### [Page extract]
*****
My wife and I contracted covid this weekend, and it has me thinking about sick days - those unintended intermissions in life. As a kid, they were like winning a day-long vacation (assuming the symptoms weren’t too debilitating). As an adult, sick days feel like being sentenced to solitary confinement while still being expected to perform all the usual responsibilities (and we tend to only take them if the symptoms are debilitating). Either way, for me, these experiences have invariably led to profound realizations and, quite often, an overdose of mindless entertainment.
As a child, the allure of a sick day was undeniable. It's no surprise that quaffing some cough syrup, playing video games, and getting cozy to my favorite movies and shows could be preferable to taking math tests and attending history lectures.
I remember learning a nifty trick while watching E.T. as a child. I could fake a temperature if I held a thermometer up to a light bulb. I tried it once and was stunned when my mom called bullshit as if she had some clairvoyant abilities. In hindsight, I can see how a 150º temperature might have been a giveaway.
During those childhood sick days, I vividly remember watching reruns of Growing Pains. On one occasion, Kirk Cameron's typically shallow-minded character, Mike, had an uncharacteristic epiphany about life going on without him when he missed school. At that moment, I, too, realized that while I was at home, nursing an actual cold at that time, the world kept spinning. The playground still buzzed, and math problems were still solved. It was a subtly powerful lesson in the grand scheme of things, making me feel insignificant and vital at the same time.
As an adult, sick days take on a new meaning. They often morph into work-from-home days or answer-emails-in-pajamas days. After all, the show must go on, even if the main performer is down with covid. Though laden with responsibilities, these adult sick days offer unexpected opportunities to pause and reflect.
It reminds me of Austin Kleon's blackout poetry, where he blacks out words in newspapers, leaving behind a unique, standalone poem. Much like finding life in parts of the day that aren't crossed out by meetings or commitments, we can find beauty and purpose in what is left when we remove everything else.
Like Antoine de Saint-Exupéry said, "Perfection is achieved, not when there is nothing more to add, but when there is nothing left to take away." This rings true for our lives and our sick days.
There’s gratitude gained through loss. We often don't appreciate good health until it slips away, even momentarily. I never appreciate the ability to breathe more than when I can’t breathe easily. It’s one thing to miss a lecture, and it’s another thing entirely to miss your sister’s law school graduation party due to catching covid, like my wife and I did this weekend. In all likelihood, it’s an event that won’t be repeated, well, ever. There’s something profoundly saddening about missing those singular moments in life.
As they say, you often don't know what you've got till it's gone. Like finding parking in paradise, or something like that. (No judging, I have a fever)
Sick days may take away our routine health and keep us from important moments, but they can offer profound insights, renewed gratitude, and an unexpected chance to slow down. With this involuntary taking away of things, we reflect on the things we truly need, the things we can never make up for, and the things we can do without, after all.
And, of course, they provide an excellent opportunity to perfect the art of making chicken soup. Or, you know, ordering for takeout.
*****
### [Extracted records]
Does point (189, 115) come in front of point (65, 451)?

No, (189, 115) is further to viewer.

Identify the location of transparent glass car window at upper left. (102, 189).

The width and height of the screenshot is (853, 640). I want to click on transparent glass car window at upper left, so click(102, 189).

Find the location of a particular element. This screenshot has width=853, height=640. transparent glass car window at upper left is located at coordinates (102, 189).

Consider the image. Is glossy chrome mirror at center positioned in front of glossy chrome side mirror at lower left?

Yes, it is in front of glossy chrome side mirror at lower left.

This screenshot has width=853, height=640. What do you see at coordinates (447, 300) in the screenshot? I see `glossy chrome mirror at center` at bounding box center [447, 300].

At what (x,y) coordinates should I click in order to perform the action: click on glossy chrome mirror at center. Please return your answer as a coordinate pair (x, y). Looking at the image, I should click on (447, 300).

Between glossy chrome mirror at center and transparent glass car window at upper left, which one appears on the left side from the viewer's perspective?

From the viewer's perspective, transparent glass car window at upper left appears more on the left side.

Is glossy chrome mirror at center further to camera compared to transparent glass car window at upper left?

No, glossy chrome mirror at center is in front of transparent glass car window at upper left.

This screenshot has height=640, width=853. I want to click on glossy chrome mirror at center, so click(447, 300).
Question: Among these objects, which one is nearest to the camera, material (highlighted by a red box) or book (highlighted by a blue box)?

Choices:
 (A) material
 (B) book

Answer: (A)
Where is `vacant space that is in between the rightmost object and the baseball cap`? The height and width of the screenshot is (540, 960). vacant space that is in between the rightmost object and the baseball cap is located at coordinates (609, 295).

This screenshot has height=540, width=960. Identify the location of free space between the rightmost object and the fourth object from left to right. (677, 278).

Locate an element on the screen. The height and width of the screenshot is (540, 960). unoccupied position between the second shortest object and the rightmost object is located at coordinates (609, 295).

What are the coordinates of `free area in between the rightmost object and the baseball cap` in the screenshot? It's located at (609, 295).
*****
### [What to work on]
a - Extract the portion of the sick-days essay from "Sick days may" up to and including "ordering for takeout.", copying it word for word.
b - In the essay on sick days, what trick for faking a temperature did the writer learn from watching E.T. as a child?

### [Answers to the exercise]
a -
Sick days may take away our routine health and keep us from important moments, but they can offer profound insights, renewed gratitude, and an unexpected chance to slow down. With this involuntary taking away of things, we reflect on the things we truly need, the things we can never make up for, and the things we can do without, after all.
And, of course, they provide an excellent opportunity to perfect the art of making chicken soup. Or, you know, ordering for takeout.

b - Holding a thermometer up to a light bulb.